Scene change detection data
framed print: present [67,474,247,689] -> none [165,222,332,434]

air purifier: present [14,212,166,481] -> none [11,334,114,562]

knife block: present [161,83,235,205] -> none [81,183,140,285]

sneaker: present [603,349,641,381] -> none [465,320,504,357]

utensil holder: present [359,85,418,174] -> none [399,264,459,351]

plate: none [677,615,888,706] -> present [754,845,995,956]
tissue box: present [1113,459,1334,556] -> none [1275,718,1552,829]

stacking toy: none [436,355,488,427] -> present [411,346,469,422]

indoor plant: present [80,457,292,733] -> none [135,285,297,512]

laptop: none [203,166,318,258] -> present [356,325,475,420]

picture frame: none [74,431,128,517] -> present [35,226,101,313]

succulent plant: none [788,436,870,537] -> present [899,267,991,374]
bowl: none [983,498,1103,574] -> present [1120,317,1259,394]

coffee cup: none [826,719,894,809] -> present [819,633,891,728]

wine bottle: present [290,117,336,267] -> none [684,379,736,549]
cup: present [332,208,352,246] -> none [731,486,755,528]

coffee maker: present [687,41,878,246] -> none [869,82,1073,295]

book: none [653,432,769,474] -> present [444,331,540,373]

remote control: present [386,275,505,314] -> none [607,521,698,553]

→ **PROBLEM**: Each line from the one that contains "picture frame: none" to the end of the data should be set down exactly, both ends included.

→ **SOLUTION TO THE EXERCISE**:
picture frame: none [74,431,128,517] -> present [35,226,101,313]

succulent plant: none [788,436,870,537] -> present [899,267,991,374]
bowl: none [983,498,1103,574] -> present [1120,317,1259,394]

coffee cup: none [826,719,894,809] -> present [819,633,891,728]

wine bottle: present [290,117,336,267] -> none [684,379,736,549]
cup: present [332,208,352,246] -> none [731,486,755,528]

coffee maker: present [687,41,878,246] -> none [869,82,1073,295]

book: none [653,432,769,474] -> present [444,331,540,373]

remote control: present [386,275,505,314] -> none [607,521,698,553]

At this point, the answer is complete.